Allo stesso modo, in un’intervista rilasciata all’uscita del suo libro Morte di un casanova, spietato atto d’accusa contro il matrimonio e, al tempo stesso, lamento accorato e denso di (auto)recriminazioni per la rottura definitiva con la madre dei suoi figli, Cohen ammette che la nascita dei bambini lo ha spostato dal centro della scena per portarlo finalmente a comprendere come, invecchiando, sia prudente «porre dei limiti al proprio ego». E conclude affermando: «un poeta… se si sente importante, non otterrà mai niente». Un poeta – dice di sé – non un cantautore: e, infatti, è questa l’immagine che emerge da Il modo di dire addio, più di seicento pagine di interviste in cui si parla, sì, di canzoni, ma molto di più di questioni esistenziali, problemi personali – l’amore e la vita che compaiono nel sottotitolo italiano – e, nel senso più ampio e più nobile del termine, di scrittura.

Prefazione di Suzanne Vega
Viene allora spontaneo domandarsi come mai l’editore abbia fatto precedere l’introduzione di Suzanne Vega e la prefazione del curatore americano da una lettera alquanto superflua in cui Francesco Bianconi definisce il Cohen degli anni Sessanta, autore di un romanzo seminale come Beautiful Losers, «uno scrittore, per certi versi fallimentare», pur lodando il cantautore con espressioni che a tratti appaiono quasi una brutta copia del linguaggio poetico coheniano.

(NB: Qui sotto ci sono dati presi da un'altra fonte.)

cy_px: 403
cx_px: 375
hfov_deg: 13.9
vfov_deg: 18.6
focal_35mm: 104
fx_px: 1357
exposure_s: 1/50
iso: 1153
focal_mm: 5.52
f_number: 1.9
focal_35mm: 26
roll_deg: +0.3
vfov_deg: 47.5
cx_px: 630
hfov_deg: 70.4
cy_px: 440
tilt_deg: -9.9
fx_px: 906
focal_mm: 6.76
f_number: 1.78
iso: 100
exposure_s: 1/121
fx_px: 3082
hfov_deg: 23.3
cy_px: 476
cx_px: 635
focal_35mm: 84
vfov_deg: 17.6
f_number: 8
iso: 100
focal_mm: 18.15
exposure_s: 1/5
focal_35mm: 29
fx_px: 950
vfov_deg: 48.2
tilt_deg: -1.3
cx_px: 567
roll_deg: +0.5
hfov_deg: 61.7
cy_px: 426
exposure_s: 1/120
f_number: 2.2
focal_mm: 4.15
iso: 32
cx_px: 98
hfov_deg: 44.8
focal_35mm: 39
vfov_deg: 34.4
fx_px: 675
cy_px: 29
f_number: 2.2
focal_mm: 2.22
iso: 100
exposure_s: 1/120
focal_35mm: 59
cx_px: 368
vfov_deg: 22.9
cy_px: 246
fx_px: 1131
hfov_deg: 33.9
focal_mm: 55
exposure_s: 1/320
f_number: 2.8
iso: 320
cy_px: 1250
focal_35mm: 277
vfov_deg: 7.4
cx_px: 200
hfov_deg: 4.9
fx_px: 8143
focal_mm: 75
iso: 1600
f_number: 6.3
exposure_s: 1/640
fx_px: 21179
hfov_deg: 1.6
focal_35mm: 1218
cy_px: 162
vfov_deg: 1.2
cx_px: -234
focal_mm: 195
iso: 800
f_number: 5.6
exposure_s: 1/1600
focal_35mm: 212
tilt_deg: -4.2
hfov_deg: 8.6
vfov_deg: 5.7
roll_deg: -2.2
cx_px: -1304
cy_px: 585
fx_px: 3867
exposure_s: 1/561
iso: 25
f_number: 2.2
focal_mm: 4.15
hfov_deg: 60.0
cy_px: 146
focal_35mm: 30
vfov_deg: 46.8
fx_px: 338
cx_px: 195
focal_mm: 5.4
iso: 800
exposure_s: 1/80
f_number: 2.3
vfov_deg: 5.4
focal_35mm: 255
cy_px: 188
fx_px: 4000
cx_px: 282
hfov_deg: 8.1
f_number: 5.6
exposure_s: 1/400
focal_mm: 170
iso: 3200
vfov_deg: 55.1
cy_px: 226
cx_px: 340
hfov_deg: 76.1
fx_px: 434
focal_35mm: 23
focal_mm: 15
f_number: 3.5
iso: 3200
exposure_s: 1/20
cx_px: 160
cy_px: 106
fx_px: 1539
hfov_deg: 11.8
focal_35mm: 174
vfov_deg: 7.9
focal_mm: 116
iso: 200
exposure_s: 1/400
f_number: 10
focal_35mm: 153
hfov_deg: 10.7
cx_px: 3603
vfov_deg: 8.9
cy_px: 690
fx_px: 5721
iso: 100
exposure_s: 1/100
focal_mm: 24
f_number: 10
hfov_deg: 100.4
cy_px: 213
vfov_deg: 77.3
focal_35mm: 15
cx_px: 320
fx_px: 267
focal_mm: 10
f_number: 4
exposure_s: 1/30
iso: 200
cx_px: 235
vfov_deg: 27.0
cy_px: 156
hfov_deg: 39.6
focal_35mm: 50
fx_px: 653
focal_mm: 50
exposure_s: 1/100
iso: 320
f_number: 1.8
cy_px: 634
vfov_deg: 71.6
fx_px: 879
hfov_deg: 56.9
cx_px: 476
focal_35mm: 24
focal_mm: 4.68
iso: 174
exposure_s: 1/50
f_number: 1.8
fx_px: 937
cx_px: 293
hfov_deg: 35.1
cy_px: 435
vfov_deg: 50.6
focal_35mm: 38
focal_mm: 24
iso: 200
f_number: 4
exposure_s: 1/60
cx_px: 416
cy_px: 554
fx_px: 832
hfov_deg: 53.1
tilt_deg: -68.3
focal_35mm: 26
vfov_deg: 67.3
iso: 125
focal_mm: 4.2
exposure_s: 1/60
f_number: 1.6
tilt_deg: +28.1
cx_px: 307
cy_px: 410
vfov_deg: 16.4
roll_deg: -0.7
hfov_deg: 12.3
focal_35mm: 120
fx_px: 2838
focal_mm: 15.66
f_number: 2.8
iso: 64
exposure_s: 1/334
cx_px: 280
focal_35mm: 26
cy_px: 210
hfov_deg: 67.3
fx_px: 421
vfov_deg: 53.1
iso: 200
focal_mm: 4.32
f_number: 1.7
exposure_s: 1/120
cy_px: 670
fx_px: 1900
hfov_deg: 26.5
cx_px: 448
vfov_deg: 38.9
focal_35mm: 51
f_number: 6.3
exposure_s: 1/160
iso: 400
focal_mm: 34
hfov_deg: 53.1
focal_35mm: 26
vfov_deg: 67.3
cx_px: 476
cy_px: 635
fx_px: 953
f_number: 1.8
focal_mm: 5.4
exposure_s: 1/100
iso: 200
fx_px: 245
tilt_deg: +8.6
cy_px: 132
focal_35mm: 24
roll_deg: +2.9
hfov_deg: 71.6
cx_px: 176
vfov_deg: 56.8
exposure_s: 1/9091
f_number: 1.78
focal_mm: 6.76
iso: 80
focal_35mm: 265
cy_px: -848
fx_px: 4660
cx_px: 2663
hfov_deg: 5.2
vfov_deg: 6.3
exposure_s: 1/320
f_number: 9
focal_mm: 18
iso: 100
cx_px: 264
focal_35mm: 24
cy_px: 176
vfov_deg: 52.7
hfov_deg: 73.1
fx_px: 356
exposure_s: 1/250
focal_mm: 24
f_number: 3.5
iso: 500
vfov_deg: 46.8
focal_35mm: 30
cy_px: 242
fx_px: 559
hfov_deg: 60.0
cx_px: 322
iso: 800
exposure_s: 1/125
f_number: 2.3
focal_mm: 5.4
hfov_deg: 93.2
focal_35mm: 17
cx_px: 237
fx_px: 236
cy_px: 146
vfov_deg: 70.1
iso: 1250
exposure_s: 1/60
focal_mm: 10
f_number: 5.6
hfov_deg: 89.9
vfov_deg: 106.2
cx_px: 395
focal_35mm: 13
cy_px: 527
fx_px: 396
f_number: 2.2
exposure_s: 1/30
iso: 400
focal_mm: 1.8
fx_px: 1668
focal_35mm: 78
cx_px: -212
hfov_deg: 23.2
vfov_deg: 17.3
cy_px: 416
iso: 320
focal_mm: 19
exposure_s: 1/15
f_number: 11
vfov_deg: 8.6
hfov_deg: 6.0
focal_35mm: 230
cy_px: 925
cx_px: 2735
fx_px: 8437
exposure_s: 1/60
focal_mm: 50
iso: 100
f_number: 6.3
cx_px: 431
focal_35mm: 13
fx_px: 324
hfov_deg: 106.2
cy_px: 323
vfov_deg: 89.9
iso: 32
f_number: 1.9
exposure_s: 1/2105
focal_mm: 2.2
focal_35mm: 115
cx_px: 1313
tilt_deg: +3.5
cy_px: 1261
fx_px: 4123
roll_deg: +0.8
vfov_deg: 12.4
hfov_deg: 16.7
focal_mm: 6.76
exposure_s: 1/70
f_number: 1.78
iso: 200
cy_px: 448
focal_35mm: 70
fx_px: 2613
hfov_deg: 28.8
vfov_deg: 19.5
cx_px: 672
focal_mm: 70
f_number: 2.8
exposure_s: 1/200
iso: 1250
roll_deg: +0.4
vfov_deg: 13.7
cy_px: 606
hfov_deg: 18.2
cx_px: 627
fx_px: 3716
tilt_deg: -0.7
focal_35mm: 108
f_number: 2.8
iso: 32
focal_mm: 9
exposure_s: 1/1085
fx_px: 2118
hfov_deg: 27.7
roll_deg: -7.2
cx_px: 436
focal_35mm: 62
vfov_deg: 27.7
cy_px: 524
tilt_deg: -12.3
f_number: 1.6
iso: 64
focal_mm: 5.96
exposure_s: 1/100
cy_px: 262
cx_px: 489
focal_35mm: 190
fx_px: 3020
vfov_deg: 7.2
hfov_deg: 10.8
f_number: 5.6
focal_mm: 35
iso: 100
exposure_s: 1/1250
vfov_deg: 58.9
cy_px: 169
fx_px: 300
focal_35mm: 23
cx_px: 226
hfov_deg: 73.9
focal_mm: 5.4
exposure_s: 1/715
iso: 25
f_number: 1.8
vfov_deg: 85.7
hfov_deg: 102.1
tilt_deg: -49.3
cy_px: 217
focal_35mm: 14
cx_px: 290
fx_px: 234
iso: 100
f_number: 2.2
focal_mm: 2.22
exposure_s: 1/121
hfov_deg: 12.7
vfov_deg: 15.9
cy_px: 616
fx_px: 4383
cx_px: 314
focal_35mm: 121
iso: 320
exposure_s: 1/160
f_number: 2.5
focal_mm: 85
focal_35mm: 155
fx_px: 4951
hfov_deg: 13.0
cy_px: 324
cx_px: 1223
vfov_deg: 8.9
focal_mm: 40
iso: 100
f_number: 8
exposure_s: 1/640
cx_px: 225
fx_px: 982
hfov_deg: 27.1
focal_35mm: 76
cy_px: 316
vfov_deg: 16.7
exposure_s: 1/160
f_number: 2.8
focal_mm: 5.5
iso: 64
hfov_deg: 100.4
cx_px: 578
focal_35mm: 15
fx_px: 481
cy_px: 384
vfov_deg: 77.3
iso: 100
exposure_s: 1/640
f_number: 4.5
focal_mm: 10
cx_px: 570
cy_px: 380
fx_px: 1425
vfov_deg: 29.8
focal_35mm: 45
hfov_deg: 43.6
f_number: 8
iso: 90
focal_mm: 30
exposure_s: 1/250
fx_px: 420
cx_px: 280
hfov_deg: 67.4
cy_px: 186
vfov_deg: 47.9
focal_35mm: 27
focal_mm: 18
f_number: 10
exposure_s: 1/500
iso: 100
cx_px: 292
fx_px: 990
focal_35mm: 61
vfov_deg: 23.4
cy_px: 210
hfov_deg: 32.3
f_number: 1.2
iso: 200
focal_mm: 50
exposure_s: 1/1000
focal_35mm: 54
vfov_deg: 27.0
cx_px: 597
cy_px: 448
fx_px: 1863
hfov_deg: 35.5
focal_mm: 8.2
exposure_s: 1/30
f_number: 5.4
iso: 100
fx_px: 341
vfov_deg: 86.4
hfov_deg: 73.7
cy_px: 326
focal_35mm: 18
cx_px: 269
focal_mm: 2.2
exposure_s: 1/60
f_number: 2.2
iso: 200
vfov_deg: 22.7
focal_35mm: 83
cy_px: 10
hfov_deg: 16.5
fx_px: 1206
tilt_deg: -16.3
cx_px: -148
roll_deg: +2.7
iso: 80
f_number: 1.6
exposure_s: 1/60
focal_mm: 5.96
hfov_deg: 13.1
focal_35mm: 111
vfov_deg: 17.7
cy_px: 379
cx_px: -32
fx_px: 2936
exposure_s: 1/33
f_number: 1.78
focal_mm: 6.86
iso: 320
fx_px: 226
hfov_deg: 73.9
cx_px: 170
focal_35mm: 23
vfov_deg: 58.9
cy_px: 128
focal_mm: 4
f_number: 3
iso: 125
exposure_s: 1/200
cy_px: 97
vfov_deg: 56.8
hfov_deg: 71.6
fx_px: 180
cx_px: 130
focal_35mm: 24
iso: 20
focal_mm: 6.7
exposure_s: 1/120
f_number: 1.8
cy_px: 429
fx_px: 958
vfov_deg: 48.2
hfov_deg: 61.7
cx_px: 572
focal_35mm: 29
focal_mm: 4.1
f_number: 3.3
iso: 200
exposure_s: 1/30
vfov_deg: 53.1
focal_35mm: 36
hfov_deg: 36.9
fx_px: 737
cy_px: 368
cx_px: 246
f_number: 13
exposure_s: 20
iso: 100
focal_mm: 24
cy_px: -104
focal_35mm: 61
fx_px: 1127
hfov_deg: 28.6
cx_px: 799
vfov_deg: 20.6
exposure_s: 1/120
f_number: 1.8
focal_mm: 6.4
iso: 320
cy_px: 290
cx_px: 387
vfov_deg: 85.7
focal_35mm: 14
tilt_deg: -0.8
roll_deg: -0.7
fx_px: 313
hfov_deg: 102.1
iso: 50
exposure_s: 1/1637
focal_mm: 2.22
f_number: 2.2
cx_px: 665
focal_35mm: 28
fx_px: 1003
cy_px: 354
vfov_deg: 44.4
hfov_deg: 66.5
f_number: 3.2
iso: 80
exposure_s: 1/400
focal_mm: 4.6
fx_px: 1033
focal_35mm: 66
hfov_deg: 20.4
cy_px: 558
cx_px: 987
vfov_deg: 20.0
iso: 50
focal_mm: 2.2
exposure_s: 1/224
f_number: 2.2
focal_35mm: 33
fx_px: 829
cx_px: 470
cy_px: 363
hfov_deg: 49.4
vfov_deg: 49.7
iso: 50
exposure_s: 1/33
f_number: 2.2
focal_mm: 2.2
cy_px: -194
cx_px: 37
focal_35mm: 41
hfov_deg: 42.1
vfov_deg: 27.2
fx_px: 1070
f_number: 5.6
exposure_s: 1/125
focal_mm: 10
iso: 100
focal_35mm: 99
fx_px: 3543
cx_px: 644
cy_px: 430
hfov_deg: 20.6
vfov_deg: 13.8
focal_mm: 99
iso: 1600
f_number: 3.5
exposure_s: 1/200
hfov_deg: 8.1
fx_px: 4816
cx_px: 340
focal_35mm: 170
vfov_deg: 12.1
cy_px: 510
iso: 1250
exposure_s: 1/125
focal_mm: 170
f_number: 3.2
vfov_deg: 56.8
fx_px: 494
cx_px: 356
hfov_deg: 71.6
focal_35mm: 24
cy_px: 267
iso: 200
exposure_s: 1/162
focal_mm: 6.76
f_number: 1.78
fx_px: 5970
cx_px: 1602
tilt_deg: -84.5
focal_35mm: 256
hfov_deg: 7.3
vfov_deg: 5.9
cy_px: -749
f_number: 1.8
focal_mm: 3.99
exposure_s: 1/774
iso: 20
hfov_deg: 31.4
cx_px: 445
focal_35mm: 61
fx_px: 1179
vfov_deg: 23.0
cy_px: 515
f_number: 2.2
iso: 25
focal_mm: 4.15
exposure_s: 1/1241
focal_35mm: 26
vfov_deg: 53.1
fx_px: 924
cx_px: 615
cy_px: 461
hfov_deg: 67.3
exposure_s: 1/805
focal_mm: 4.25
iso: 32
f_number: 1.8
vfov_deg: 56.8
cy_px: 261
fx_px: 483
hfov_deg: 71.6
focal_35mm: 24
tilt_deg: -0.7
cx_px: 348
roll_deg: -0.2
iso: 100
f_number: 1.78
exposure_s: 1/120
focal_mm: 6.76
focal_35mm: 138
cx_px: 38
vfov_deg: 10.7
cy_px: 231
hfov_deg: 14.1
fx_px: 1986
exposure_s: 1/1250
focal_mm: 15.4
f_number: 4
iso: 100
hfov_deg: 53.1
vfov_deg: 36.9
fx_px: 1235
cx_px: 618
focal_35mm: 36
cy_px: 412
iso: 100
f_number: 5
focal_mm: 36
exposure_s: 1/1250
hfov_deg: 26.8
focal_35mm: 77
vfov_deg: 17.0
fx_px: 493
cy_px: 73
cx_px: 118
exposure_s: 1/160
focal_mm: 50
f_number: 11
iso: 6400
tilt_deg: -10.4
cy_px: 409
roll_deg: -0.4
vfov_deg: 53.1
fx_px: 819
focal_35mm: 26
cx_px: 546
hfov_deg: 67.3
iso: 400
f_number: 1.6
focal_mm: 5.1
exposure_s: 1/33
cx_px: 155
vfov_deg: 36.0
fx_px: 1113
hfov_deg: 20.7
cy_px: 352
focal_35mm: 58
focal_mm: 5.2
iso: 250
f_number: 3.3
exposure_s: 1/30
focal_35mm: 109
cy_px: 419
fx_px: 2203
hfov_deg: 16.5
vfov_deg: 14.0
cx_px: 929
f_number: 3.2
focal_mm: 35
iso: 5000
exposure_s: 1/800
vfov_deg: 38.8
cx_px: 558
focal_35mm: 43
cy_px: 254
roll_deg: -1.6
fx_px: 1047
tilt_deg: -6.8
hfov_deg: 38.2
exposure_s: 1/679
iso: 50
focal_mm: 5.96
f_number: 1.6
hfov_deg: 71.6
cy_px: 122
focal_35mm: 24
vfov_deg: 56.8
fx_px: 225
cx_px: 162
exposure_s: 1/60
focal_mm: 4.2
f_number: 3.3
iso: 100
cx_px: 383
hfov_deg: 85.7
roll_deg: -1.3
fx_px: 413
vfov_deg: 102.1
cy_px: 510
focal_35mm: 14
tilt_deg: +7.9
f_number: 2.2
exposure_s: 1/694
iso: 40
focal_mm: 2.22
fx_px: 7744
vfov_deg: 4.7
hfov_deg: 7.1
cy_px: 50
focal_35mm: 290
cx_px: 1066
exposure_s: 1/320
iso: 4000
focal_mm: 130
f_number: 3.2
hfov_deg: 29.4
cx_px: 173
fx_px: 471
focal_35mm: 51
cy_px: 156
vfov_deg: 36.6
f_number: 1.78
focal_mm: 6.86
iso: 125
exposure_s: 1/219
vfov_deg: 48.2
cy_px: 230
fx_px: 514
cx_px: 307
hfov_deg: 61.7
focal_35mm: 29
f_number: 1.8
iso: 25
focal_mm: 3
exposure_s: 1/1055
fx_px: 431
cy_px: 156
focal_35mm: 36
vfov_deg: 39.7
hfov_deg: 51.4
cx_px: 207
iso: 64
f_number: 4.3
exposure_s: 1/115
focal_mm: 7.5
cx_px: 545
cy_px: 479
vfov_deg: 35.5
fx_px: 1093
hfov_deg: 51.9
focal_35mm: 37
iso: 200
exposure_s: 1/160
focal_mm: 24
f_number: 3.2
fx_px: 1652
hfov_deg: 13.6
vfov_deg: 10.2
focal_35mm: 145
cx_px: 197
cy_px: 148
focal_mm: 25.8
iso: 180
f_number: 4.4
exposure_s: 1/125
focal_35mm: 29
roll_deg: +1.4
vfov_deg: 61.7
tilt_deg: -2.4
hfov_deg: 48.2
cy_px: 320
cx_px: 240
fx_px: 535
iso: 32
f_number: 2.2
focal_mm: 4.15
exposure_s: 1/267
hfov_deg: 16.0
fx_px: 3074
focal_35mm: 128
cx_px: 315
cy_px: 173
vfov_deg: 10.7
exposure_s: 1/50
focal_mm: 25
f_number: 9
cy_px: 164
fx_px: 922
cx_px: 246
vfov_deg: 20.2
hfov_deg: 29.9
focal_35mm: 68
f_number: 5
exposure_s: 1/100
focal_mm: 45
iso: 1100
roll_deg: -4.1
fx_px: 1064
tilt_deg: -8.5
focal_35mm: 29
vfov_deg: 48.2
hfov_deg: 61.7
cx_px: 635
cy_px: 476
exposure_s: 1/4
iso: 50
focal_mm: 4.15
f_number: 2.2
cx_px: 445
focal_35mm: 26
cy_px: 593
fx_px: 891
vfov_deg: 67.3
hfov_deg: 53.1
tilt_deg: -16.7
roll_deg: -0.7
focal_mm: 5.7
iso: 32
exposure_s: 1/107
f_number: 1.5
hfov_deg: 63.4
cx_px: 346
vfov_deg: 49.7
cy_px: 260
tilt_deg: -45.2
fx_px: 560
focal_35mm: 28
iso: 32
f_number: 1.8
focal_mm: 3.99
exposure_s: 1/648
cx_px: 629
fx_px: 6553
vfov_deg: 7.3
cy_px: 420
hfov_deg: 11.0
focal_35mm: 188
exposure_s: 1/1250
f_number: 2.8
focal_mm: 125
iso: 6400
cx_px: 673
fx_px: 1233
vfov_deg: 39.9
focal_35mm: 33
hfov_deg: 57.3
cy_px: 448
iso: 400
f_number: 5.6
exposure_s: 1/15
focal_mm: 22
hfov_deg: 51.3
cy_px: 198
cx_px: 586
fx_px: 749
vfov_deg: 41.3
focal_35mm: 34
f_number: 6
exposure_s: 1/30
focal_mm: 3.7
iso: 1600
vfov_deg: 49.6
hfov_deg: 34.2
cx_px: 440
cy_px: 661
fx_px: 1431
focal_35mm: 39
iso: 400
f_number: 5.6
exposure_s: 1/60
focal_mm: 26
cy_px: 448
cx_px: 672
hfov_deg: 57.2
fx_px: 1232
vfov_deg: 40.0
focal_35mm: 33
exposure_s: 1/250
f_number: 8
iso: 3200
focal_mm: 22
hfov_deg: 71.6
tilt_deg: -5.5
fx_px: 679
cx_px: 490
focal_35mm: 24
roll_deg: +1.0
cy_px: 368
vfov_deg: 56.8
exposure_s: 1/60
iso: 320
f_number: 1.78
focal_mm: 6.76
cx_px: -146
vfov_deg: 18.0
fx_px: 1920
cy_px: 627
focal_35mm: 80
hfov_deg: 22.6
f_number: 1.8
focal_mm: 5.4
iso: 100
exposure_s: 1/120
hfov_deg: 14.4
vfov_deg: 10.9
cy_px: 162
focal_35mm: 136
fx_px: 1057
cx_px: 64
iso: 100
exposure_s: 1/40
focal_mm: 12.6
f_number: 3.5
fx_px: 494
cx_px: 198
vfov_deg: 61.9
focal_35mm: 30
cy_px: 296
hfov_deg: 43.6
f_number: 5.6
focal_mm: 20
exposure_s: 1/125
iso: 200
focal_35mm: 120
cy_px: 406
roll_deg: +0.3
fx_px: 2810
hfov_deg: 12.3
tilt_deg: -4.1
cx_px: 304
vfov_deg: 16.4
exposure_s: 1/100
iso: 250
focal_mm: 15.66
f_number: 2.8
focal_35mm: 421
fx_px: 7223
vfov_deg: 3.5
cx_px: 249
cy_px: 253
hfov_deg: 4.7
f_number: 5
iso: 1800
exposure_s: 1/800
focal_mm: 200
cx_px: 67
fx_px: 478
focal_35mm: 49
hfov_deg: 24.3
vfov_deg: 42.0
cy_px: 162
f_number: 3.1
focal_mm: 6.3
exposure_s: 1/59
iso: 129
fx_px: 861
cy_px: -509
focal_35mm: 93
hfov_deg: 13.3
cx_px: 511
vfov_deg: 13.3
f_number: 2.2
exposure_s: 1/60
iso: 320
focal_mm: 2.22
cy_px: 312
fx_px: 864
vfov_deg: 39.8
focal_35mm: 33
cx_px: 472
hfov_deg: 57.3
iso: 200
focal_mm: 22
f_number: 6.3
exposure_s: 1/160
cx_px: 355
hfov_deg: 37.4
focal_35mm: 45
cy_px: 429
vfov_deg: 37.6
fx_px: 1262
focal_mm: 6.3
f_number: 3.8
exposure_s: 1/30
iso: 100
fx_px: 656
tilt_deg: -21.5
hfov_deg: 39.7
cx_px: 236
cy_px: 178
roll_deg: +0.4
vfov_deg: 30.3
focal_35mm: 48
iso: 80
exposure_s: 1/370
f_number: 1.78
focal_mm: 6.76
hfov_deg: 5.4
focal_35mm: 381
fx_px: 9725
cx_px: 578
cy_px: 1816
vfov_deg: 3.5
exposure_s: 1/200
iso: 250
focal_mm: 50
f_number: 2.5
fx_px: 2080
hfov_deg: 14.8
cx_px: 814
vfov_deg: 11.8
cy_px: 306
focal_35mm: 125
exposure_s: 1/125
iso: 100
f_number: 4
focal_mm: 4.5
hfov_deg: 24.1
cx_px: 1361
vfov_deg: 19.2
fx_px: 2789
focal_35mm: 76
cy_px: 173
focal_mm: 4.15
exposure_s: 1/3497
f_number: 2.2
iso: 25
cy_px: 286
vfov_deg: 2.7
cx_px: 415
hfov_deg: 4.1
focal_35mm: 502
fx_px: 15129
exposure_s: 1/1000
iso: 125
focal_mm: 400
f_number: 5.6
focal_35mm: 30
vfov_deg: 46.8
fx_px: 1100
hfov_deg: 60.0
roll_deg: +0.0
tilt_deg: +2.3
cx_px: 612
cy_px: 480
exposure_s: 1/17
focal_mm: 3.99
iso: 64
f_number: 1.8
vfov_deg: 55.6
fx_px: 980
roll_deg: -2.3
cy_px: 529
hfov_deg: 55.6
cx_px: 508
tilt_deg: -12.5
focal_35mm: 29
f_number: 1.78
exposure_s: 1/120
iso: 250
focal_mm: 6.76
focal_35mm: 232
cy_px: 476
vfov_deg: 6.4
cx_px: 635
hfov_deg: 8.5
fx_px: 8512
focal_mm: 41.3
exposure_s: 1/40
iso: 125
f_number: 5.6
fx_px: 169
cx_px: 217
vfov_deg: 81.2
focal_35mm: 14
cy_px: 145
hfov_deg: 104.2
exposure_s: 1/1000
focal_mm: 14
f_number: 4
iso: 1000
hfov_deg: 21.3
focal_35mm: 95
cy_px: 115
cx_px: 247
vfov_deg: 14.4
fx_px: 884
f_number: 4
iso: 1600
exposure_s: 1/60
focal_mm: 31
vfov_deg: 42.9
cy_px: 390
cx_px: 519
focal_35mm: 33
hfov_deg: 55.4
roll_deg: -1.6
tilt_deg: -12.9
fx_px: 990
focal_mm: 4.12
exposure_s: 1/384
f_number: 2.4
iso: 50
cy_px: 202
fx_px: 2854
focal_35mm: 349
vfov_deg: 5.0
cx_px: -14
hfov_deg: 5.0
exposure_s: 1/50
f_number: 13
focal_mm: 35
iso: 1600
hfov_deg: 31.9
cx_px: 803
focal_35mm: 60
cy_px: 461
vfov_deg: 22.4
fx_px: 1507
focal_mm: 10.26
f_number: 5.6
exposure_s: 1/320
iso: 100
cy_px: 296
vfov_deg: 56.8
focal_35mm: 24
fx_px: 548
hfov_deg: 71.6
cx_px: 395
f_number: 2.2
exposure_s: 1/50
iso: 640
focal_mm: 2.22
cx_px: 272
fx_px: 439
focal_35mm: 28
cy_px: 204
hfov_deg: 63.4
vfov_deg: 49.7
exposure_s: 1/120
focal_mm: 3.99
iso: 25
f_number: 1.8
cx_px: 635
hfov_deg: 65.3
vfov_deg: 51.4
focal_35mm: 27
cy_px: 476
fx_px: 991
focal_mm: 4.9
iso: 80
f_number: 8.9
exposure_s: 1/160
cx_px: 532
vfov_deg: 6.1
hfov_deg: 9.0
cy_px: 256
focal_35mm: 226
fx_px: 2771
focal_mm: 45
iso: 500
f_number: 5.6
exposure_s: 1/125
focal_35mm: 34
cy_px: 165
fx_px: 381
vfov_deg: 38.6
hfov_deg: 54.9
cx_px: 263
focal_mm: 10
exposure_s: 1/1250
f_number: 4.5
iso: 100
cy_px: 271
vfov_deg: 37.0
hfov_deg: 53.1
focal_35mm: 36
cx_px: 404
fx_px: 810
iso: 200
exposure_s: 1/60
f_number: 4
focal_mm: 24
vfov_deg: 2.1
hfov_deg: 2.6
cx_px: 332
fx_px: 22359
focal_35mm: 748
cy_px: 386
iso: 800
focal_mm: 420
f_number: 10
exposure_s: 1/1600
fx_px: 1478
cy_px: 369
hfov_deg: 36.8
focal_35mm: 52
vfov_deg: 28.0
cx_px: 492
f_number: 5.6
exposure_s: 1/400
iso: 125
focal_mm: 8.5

E lascia perplessi la rappresentazione offerta, ancora da Bianconi, di un Cohen ritroso, che non amava farsi intervistare, quando è vero, invece, che, come afferma nella prefazione il curatore del volume, Jeff Burger, (il cui nome, al contrario di quello di Bianconi, non è neppure indicato sulla copertina) Cohen alternava momenti di silenzio e di scomparsa dalla scena pubblica, a fasi in cui concedeva interviste a chiunque, persino a chi si presentava senza preavviso a casa sua: merito di Burger è proprio aver operato una scelta significativa in questo mare magnum.

Ne scaturisce il ritratto di una personalità a volte contraddittoria, le cui risposte, ironiche, sarcastiche e non sempre affidabili nei primi decenni della carriera, si fanno via via più aperte, sincere, mentre una per una cadono le maschere calzate nel corso del tempo. «Non ho mai avuto occasione di incontrarlo di persona, ma, dopo aver letto le interviste e i documenti contenuti in questo libro, mi sembra di aver trascorso molti anni e molte ore rivelatrici in sua compagnia. Credo sarà lo stesso per voi», conclude Burger. È impossibile, in effetti, non concordare.